A fotografia em cores estampada na primeira página do "Jornal do Brasil" da última quinta-feira (25/08) é de fazer enrubescer de vergonha qualquer cristão, tanto protestante quanto católico.
Ali, ajoelhado num templo evangélico, estava um candidato a governador do Estado do Rio de Janeiro, curvado perante o pastor Isaías de Souza, presidente de várias entidades que receberam milhões de dólares de verbas do Orçamento da República por intermédio do anão Fábio Raunheitti, e, ao lado, o pastor Washington de Souza, incluído na lista das propinas do jogo do bicho.
Qual o raciocínio maquiavélico que fez o candidato acreditar que tal postura constrangedora lhe acrescentaria votos em 3 de outubro? A sacralização do profano em templo religioso? A mágica das mãos levantadas proferindo bênçãos preferenciais sobre o candidato?
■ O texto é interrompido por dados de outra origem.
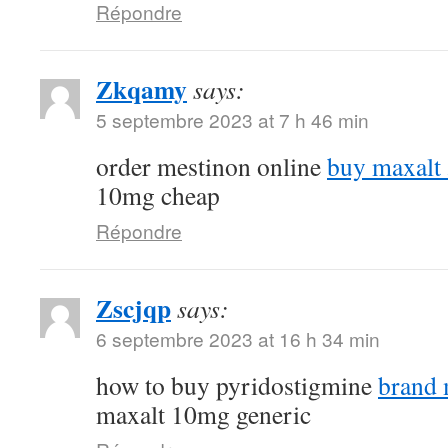
Répondre
Zkqamy
says:
5 septembre 2023 at 7 h 46 min
order mestinon online
buy maxalt
10mg cheap
Répondre
Zscjqp
says:
6 septembre 2023 at 16 h 34 min
how to buy pyridostigmine
brand
maxalt 10mg generic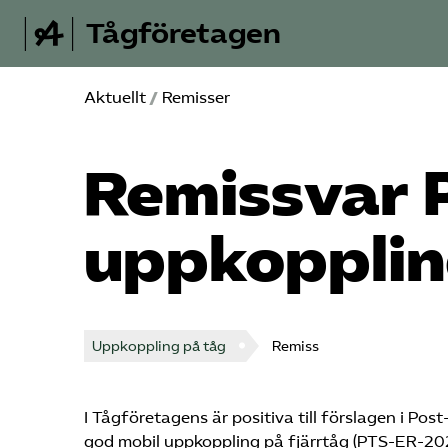
Tågföretagen
Aktuellt
/
Remisser
Remissvar 
uppkopplin
Uppkoppling på tåg
Remiss
I Tågföretagens är positiva till förslagen i Post
god mobil uppkoppling på fjärrtåg (PTS-ER-202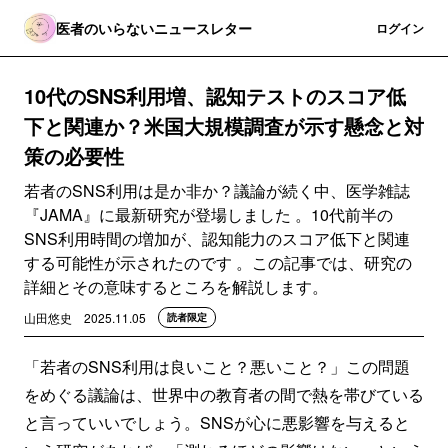
医者のいらないニュースレター
登録
ログイン
10代のSNS利用増、認知テストのスコア低
下と関連か？米国大規模調査が示す懸念と対
策の必要性
若者のSNS利用は是か非か？議論が続く中、医学雑誌
『JAMA』に最新研究が登場しました 。10代前半の
SNS利用時間の増加が、認知能力のスコア低下と関連
する可能性が示されたのです 。この記事では、研究の
詳細とその意味するところを解説します。
山田悠史
2025.11.05
読者限定
「若者のSNS利用は良いこと？悪いこと？」この問題
をめぐる議論は、世界中の教育者の間で熱を帯びている
と言っていいでしょう。SNSが心に悪影響を与えると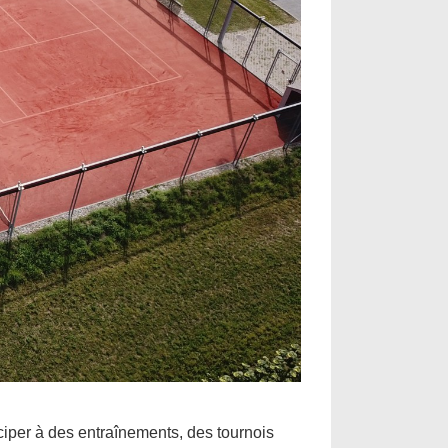
iper à des entraînements, des tournois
O notório caciquismo eclesiástico de que estão imbuídos esses líderes pentecostais? A crença de que os fiéis dessas igrejas estão irremediavelmente encabrestados pelos seus pastores? A ingênua crendice de que esses homens engravatados são canais exclusivos com o Todo-Poderoso e que somente por intermédio deles as bênçãos do Altíssimo poderão se transferir para as pessoas, inclusive um candidato a governador?
A heresia em acreditar que um mero ato piedoso, em cores, vai sensibilizar algum eleitor crente, quer evangélico ou católico? A impossibilidade da realização de teatro semelhante perante 150 bispos católicos em vez de 150 pastores evangélicos?
Seria por demais constrangedora para a comunidade evangélica a resposta sincera e transparente a essas indagações.
Já se foi a época em que "ser crente" (evangélico) era garantia automática de honradez e respeitabilidade.
Durante a recente ditadura (1964-1985), um presidente-general "crente" transformou em prática rotineira o fenômeno do desaparecimento forçado de opositores políticos.
Cerca de 20 cidadãos, presos pelos órgãos de segurança na época da posse do general Ernesto Geisel, nunca mais foram localizados, apesar das provas de suas detenções.
Foi Geisel quem motivou a constrangedora constatação de que, assim como existem católicos não-praticantes, existem também evangélicos não-praticantes.
Mais recentemente, no "Brasil Novo" de Sarney, pastores eleitos deputados federais deram o seu aval, no Congresso Nacional, à Lei de Gérson, a ética imoral de se levar vantagem em tudo. Deputados fisiologistas envergonharam a nação votando a favor dos cinco anos de mandato de Sarney em troca de concessões de rádio e de televisão.
Dias atrás, no Espírito Santo, uma coligação partidária foi na conversa de caciques eclesiásticos evangélicos e acabou escolhendo para candidato a vice-governador um pastor que se arvorara em representante dos evangélicos do Estado do Espírito Santo.
Tal pretensão causou tanta indignação que levou representantes de três tradicionais denominações (Luterana, Metodista e Presbiteriana Unida) a publicarem, na primeira página de "A Gazeta" (31/07) uma declaração sobre o assunto, onde se afirmava a rejeição da idéia "de que um evangélico se sinta obrigado a votar em um candidato pelo simples fato de ele se apresentar como evangélico".
E, mais adiante, concluía: "A Igreja deve encorajar seus membros a avaliarem as propostas dos candidatos, evangélicos ou não, e os programas partidários, para então tomarem sua decisão".
Não conhecemos todas as razões que levaram o candidato a governador do Espírito Santo a desistir da sua candidatura. Desconfiamos, no entanto, de que a constatação de que seu vice não traria para si a enxurrada de votos de evangélicos levou-o à prudente decisão de desistir da candidatura no dia seguinte à publicação da declaração conjunta.
E alguém acredita que o eleitor evangélico vai votar em determinado candidato a presidente pelo simples fato de sua vice ser evangélica?
Convenhamos, é muita banalização eleitoreira dos evangélicos, presos que estão a uma ética aparentemente contextual. É, também, muita burrice dos partidos que sucumbem a essa prática menos ética e mais atrelada à Lei de Gérson.
Melhor, muito melhor do que votar num candidato evangélico, ou católico até, é votar numa pessoa cuja vida e prática revelam um compromisso seguro e corajoso com a verdade, a justiça e a vida.